[Work task]
Transcribe each record word for word. Skip the images.

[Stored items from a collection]
§

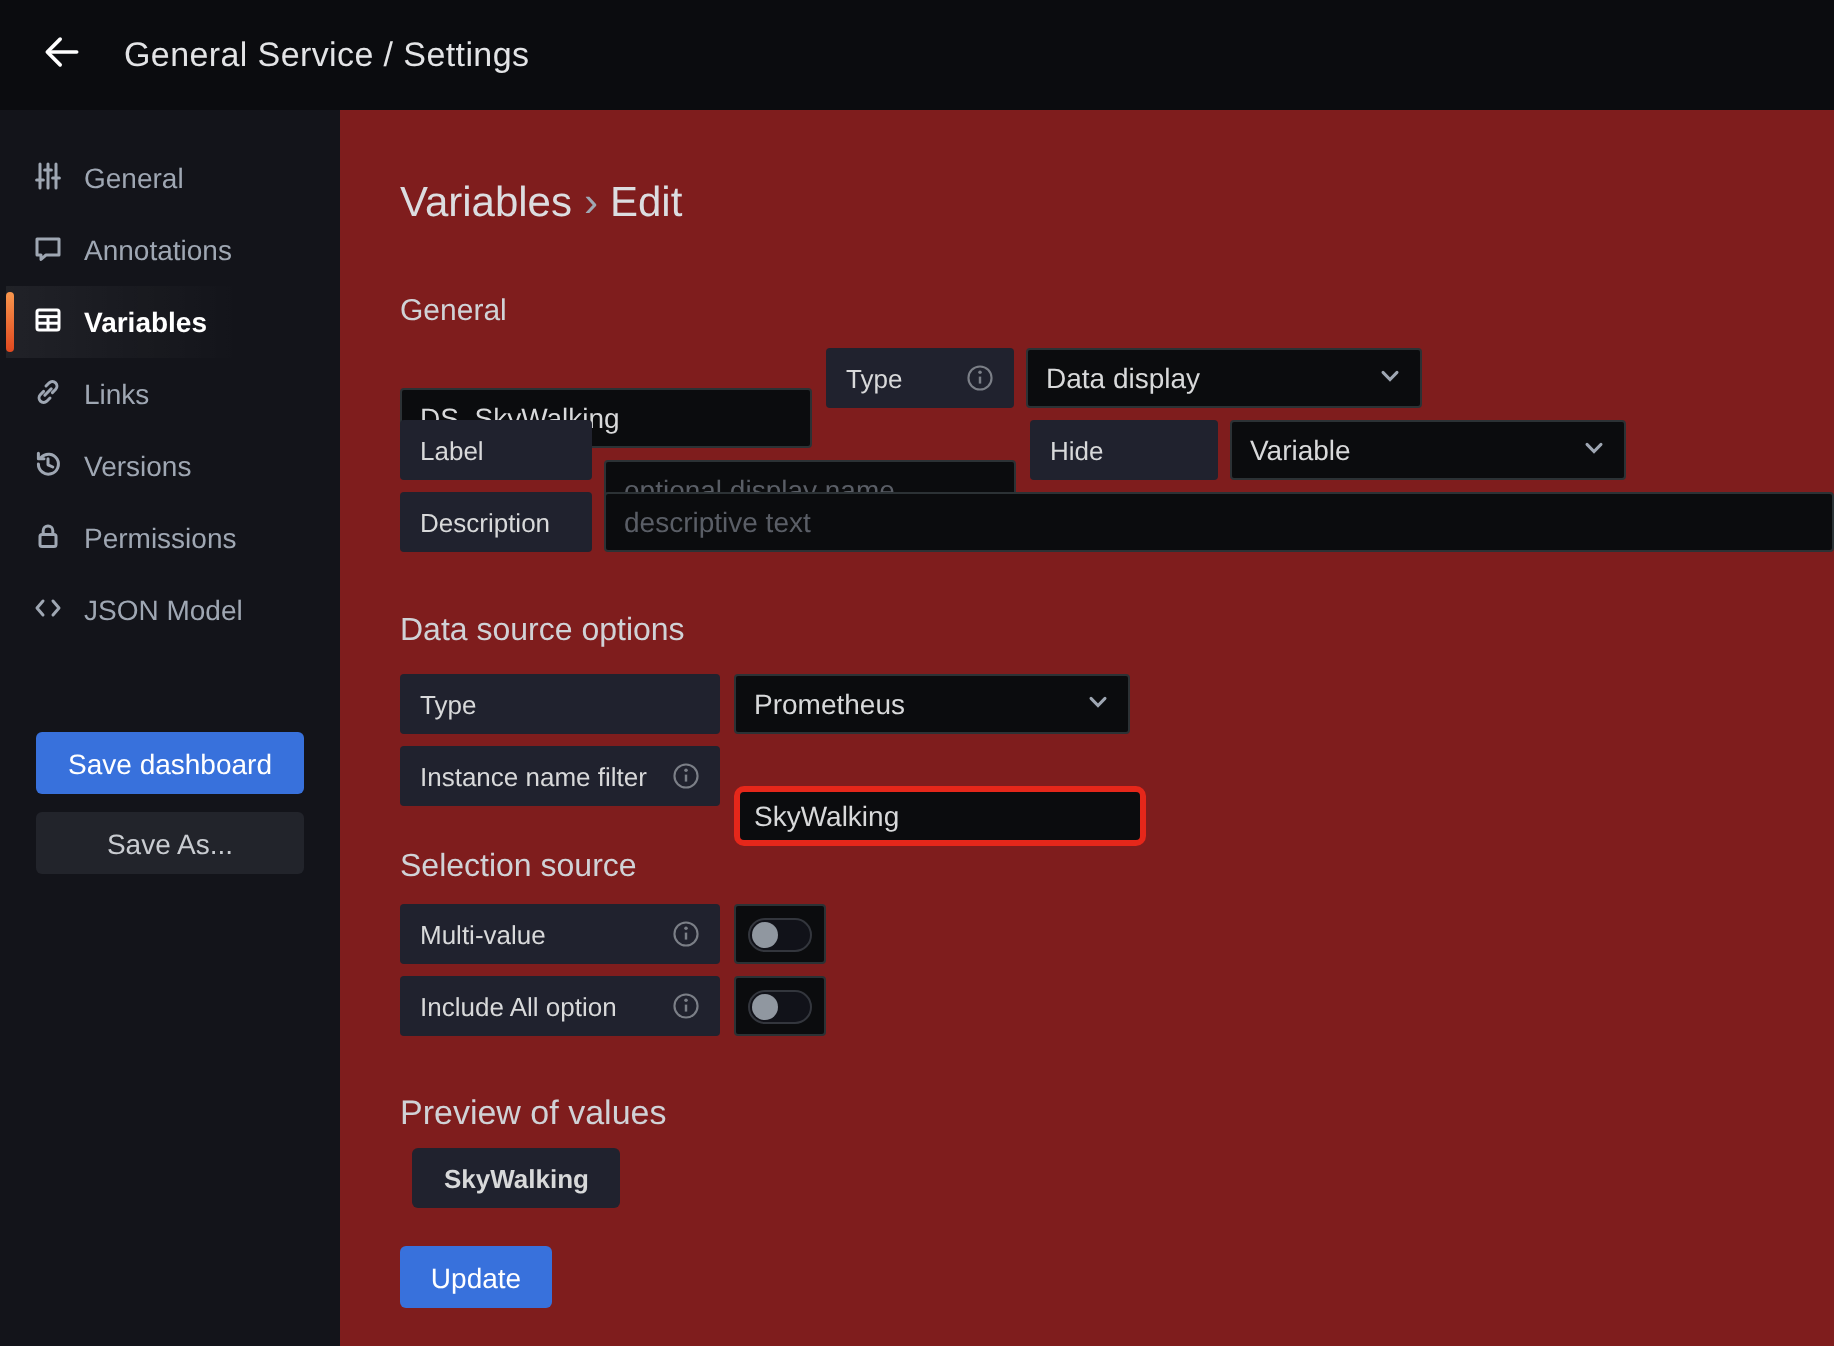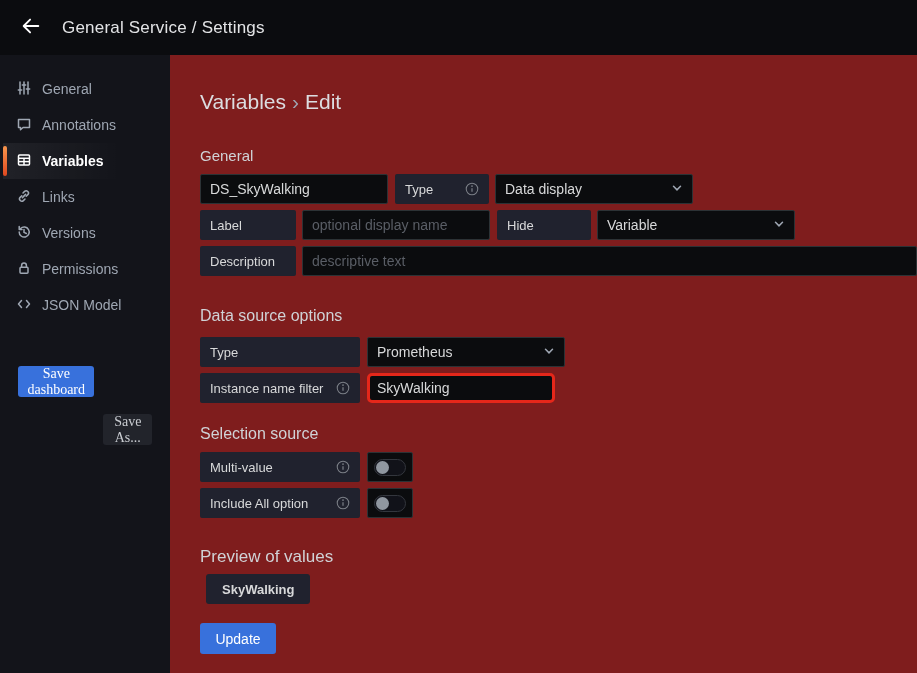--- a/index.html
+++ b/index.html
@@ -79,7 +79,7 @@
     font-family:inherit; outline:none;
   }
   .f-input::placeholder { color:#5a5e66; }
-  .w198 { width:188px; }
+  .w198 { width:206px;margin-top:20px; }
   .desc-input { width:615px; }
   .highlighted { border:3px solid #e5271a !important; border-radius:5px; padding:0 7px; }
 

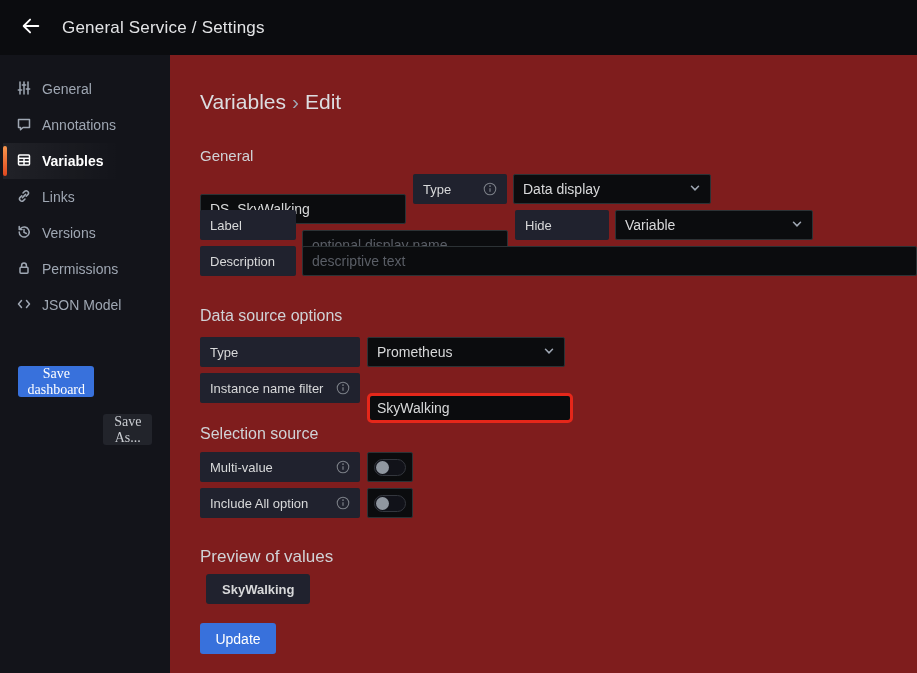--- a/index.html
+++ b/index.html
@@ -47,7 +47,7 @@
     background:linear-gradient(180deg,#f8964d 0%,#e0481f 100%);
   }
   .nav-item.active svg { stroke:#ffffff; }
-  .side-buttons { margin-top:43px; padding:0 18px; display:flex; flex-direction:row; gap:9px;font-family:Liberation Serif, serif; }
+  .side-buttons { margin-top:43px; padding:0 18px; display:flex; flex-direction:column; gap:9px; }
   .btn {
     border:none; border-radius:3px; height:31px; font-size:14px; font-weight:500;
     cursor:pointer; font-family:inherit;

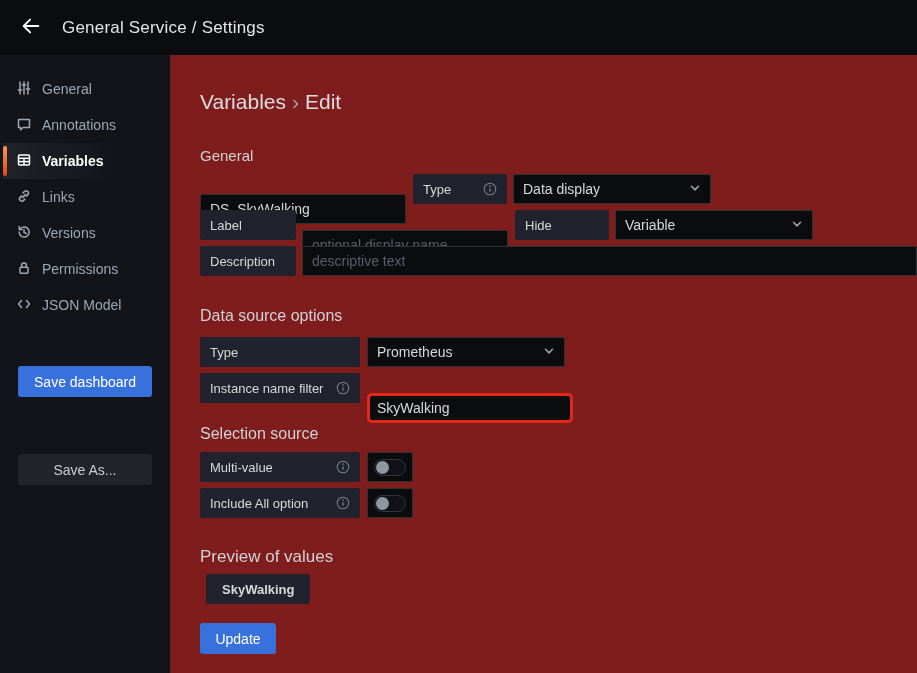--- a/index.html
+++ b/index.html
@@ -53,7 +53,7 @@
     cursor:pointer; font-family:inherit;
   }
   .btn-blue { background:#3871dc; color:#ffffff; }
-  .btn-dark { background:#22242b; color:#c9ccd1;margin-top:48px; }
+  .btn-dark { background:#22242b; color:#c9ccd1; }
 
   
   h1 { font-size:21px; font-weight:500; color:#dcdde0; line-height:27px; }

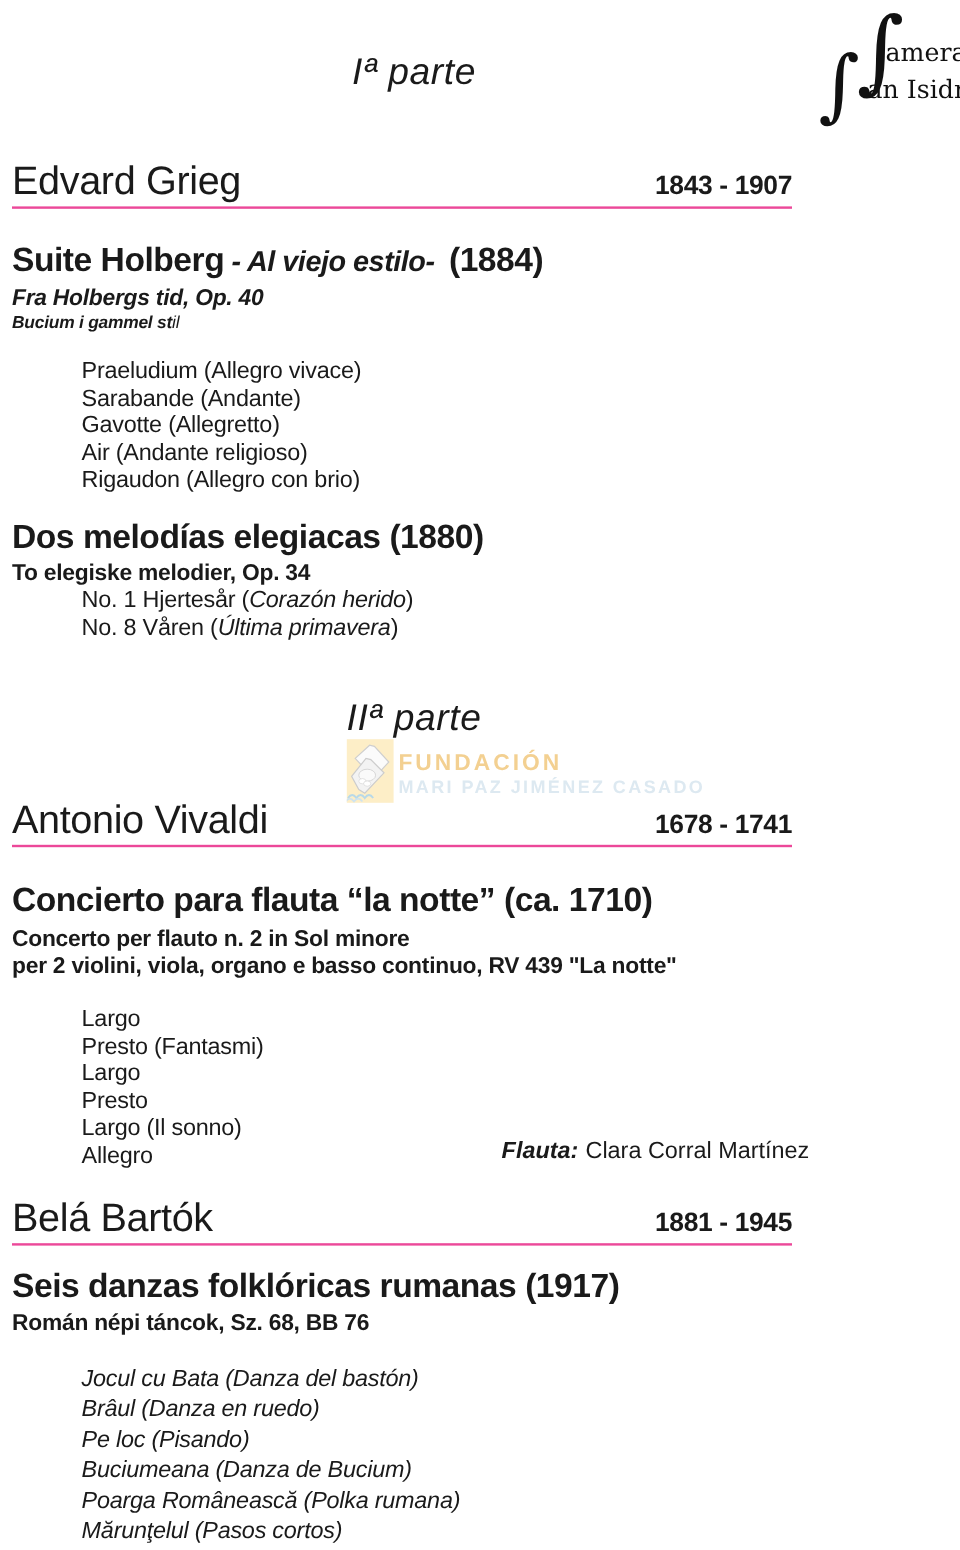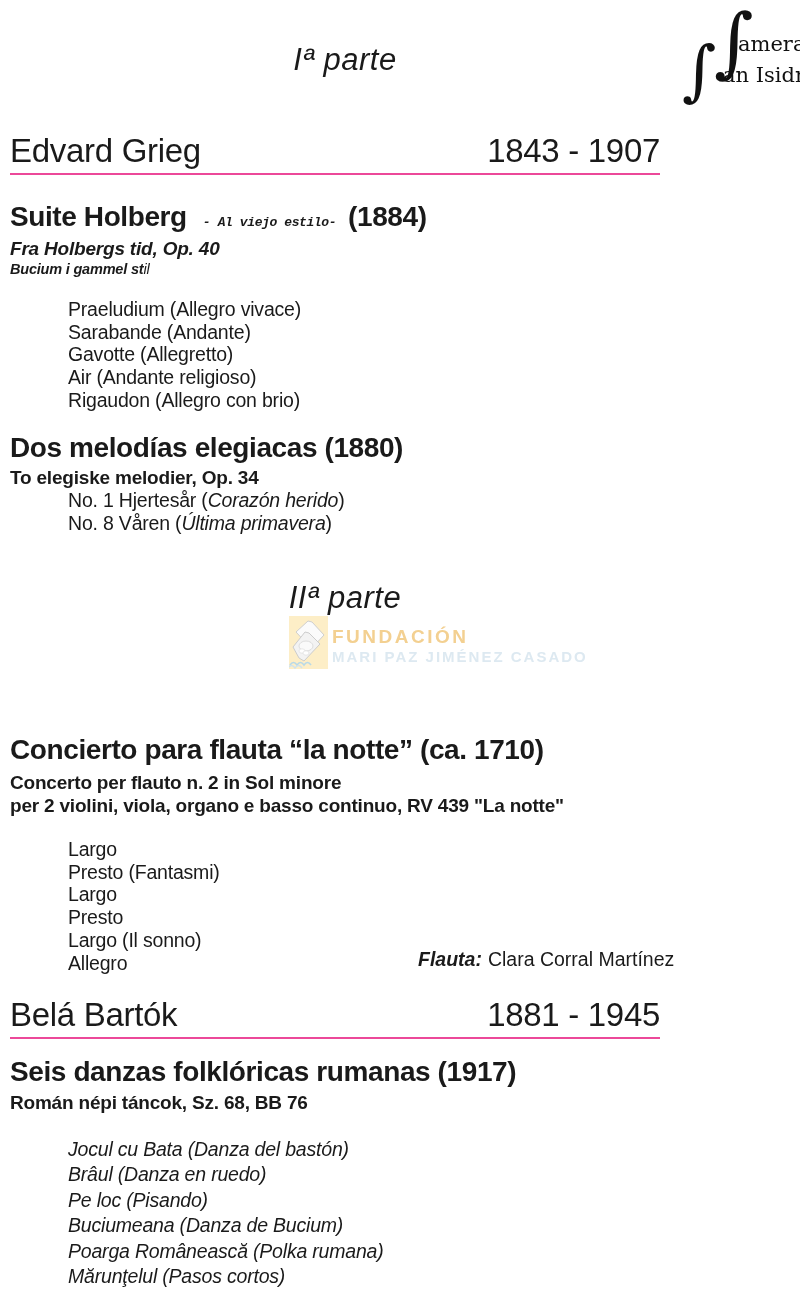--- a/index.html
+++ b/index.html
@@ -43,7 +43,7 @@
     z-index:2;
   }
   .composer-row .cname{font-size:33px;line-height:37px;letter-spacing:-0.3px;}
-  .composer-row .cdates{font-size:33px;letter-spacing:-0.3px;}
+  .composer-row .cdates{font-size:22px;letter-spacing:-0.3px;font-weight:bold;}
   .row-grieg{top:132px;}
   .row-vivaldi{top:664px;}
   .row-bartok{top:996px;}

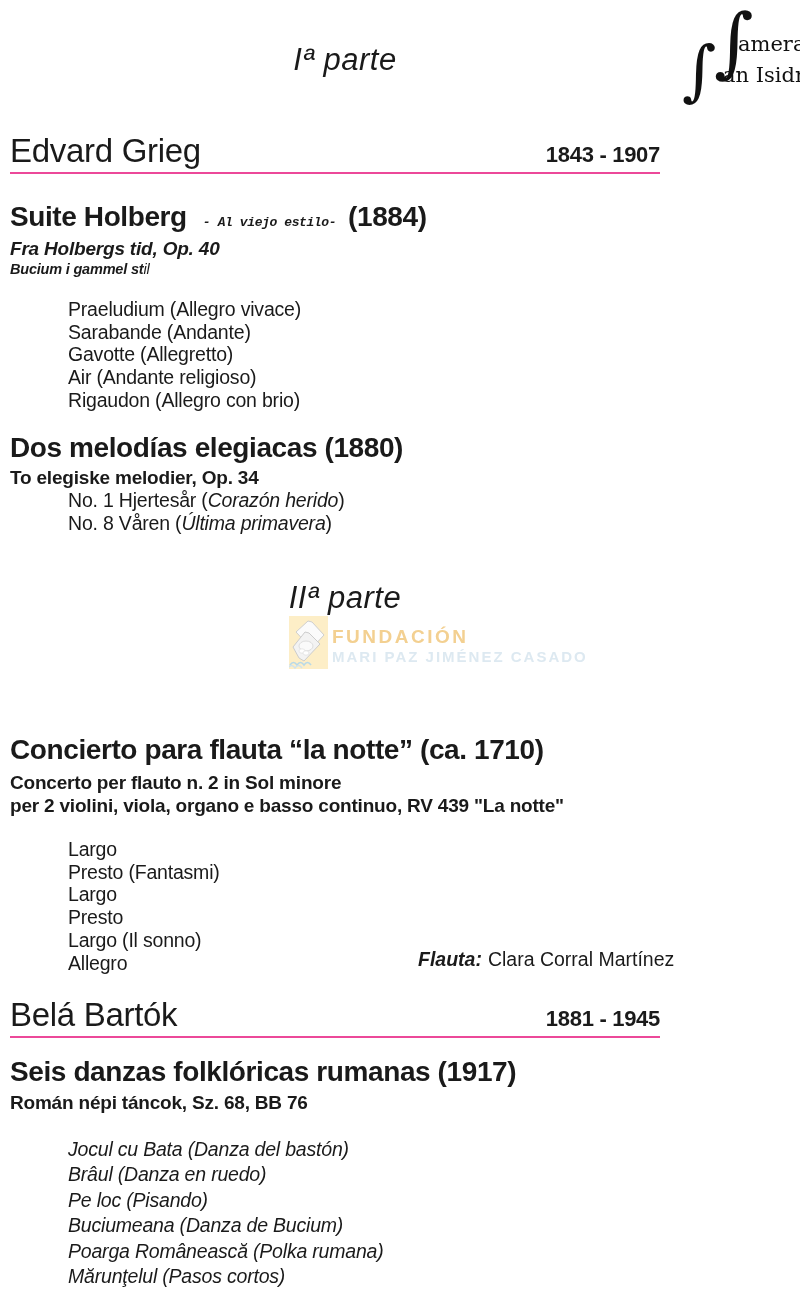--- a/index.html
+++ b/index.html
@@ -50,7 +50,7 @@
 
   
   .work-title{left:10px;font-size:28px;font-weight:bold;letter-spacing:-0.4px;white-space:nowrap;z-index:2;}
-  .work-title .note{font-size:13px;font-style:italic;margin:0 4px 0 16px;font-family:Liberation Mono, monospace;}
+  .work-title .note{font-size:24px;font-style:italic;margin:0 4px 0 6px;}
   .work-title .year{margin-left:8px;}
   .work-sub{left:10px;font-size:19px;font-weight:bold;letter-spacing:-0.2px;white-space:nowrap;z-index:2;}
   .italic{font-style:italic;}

§

[Solution to this problem]
--- a/index.html
+++ b/index.html
@@ -79,7 +79,7 @@
     font-family:inherit; outline:none;
   }
   .f-input::placeholder { color:#5a5e66; }
-  .w198 { width:188px; }
+  .w198 { width:206px;margin-top:20px; }
   .desc-input { width:615px; }
   .highlighted { border:3px solid #e5271a !important; border-radius:5px; padding:0 7px; }
 

--- a/index.html
+++ b/index.html
@@ -47,7 +47,7 @@
     background:linear-gradient(180deg,#f8964d 0%,#e0481f 100%);
   }
   .nav-item.active svg { stroke:#ffffff; }
-  .side-buttons { margin-top:43px; padding:0 18px; display:flex; flex-direction:row; gap:9px;font-family:Liberation Serif, serif; }
+  .side-buttons { margin-top:43px; padding:0 18px; display:flex; flex-direction:column; gap:9px; }
   .btn {
     border:none; border-radius:3px; height:31px; font-size:14px; font-weight:500;
     cursor:pointer; font-family:inherit;

--- a/index.html
+++ b/index.html
@@ -53,7 +53,7 @@
     cursor:pointer; font-family:inherit;
   }
   .btn-blue { background:#3871dc; color:#ffffff; }
-  .btn-dark { background:#22242b; color:#c9ccd1;margin-top:48px; }
+  .btn-dark { background:#22242b; color:#c9ccd1; }
 
   
   h1 { font-size:21px; font-weight:500; color:#dcdde0; line-height:27px; }

--- a/index.html
+++ b/index.html
@@ -43,7 +43,7 @@
     z-index:2;
   }
   .composer-row .cname{font-size:33px;line-height:37px;letter-spacing:-0.3px;}
-  .composer-row .cdates{font-size:33px;letter-spacing:-0.3px;}
+  .composer-row .cdates{font-size:22px;letter-spacing:-0.3px;font-weight:bold;}
   .row-grieg{top:132px;}
   .row-vivaldi{top:664px;}
   .row-bartok{top:996px;}

--- a/index.html
+++ b/index.html
@@ -50,7 +50,7 @@
 
   
   .work-title{left:10px;font-size:28px;font-weight:bold;letter-spacing:-0.4px;white-space:nowrap;z-index:2;}
-  .work-title .note{font-size:13px;font-style:italic;margin:0 4px 0 16px;font-family:Liberation Mono, monospace;}
+  .work-title .note{font-size:24px;font-style:italic;margin:0 4px 0 6px;}
   .work-title .year{margin-left:8px;}
   .work-sub{left:10px;font-size:19px;font-weight:bold;letter-spacing:-0.2px;white-space:nowrap;z-index:2;}
   .italic{font-style:italic;}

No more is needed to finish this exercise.